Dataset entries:
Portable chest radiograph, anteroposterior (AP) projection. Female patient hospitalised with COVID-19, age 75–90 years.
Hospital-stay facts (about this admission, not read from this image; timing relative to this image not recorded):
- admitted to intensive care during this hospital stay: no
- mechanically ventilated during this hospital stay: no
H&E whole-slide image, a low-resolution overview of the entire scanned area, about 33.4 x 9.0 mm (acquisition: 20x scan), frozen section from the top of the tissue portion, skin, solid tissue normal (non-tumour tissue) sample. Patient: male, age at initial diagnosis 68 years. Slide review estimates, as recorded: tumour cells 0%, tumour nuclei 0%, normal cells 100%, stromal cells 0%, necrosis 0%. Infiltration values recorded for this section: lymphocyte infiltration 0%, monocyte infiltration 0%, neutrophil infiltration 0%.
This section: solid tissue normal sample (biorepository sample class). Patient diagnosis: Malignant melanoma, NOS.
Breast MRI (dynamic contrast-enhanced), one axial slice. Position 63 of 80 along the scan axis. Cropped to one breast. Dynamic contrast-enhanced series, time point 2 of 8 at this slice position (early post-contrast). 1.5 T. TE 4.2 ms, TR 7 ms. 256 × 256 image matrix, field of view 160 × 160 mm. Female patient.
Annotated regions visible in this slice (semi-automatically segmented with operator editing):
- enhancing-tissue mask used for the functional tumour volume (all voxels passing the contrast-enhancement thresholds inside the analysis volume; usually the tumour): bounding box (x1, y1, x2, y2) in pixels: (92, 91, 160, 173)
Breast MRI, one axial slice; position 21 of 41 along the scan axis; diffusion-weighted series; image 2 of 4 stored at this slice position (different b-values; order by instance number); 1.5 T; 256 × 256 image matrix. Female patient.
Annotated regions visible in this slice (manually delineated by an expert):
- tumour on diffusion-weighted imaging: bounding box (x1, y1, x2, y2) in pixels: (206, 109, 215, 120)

• **Task objective**
Return, in full, every line of these entries that holds "with".

• **Response to the exercise**
Portable chest radiograph, anteroposterior (AP) projection. Female patient hospitalised with COVID-19, age 75–90 years.
Annotated regions visible in this slice (semi-automatically segmented with operator editing):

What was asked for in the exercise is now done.